━━ Input ━━

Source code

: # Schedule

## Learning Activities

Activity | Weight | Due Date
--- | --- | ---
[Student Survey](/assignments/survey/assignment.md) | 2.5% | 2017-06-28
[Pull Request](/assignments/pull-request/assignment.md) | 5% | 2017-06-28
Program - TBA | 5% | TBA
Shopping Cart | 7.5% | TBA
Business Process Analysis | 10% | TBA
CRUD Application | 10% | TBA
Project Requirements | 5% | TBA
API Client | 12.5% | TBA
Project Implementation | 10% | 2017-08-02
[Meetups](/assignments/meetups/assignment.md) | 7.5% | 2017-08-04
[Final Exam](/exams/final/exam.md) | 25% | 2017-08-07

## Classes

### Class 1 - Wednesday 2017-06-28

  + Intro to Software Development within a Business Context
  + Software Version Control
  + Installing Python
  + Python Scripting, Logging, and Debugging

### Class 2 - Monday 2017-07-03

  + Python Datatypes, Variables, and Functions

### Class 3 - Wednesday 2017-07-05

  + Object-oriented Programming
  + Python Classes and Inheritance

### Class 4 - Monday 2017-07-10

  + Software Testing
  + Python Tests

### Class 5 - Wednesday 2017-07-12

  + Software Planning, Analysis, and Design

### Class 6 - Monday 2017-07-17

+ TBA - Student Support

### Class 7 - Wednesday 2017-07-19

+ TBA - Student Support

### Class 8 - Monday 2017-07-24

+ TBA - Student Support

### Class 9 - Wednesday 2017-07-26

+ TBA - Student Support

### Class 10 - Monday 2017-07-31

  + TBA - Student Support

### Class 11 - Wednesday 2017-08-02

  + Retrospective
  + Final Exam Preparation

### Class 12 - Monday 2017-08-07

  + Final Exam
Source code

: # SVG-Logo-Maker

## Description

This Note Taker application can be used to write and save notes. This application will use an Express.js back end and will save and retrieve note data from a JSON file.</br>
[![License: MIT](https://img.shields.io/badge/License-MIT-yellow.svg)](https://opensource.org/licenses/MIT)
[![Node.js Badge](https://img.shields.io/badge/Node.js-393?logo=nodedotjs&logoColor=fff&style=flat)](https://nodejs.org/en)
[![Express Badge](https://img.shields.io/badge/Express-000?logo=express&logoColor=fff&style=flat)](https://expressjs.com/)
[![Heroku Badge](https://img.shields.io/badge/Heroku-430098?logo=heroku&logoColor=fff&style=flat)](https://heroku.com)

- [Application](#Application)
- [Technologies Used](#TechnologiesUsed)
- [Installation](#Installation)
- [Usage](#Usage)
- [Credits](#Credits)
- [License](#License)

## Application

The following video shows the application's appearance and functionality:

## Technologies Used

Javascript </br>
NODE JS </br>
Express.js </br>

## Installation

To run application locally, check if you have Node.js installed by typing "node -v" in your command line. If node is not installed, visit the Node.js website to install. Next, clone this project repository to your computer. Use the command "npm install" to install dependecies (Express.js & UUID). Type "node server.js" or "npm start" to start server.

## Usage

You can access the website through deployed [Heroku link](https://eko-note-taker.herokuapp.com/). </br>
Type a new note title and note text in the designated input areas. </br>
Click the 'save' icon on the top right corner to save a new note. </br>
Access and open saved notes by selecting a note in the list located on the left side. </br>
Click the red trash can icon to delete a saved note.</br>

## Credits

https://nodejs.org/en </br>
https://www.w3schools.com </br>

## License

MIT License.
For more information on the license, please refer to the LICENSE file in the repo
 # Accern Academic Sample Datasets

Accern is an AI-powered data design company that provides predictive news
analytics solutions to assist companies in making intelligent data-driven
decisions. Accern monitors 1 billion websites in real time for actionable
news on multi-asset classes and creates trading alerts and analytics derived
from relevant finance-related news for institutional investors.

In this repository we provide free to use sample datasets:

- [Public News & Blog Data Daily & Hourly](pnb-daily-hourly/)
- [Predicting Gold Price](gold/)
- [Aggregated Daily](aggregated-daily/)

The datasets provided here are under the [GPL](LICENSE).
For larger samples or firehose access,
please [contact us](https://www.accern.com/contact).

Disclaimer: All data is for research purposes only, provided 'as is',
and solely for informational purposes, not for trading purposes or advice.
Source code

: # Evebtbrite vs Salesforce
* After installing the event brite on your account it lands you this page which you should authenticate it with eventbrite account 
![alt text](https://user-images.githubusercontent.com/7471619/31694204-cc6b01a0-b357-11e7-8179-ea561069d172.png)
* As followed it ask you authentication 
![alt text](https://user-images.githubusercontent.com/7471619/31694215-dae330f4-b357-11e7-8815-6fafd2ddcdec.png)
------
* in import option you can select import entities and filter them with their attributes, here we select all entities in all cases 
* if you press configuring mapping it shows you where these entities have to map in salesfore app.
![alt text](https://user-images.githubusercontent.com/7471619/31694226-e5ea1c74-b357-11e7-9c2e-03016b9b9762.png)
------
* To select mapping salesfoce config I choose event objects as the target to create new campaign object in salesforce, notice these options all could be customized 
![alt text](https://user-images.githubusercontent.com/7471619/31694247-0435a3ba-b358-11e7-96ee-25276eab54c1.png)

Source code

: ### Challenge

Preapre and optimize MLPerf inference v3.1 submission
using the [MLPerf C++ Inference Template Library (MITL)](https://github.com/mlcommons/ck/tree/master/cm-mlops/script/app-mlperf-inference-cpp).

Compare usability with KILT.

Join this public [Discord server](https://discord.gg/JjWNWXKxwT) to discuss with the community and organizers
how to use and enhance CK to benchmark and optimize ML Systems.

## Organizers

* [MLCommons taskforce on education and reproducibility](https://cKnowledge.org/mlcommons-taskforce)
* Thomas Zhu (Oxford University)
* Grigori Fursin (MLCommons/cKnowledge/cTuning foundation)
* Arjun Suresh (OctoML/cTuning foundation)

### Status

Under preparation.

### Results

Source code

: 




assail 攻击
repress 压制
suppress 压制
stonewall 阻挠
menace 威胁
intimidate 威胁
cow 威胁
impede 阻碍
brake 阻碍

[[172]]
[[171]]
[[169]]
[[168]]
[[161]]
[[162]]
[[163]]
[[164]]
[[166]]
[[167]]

━━━

What is expected: From the line containing "Business Process Analysis | 10% | TBA" down to the line containing "### Class 1 - Wednesday 2017-06-28" in the material above, reproduce every line exactly, including the two end lines.

Answer area:
Business Process Analysis | 10% | TBA
CRUD Application | 10% | TBA
Project Requirements | 5% | TBA
API Client | 12.5% | TBA
Project Implementation | 10% | 2017-08-02
[Meetups](/assignments/meetups/assignment.md) | 7.5% | 2017-08-04
[Final Exam](/exams/final/exam.md) | 25% | 2017-08-07

## Classes

### Class 1 - Wednesday 2017-06-28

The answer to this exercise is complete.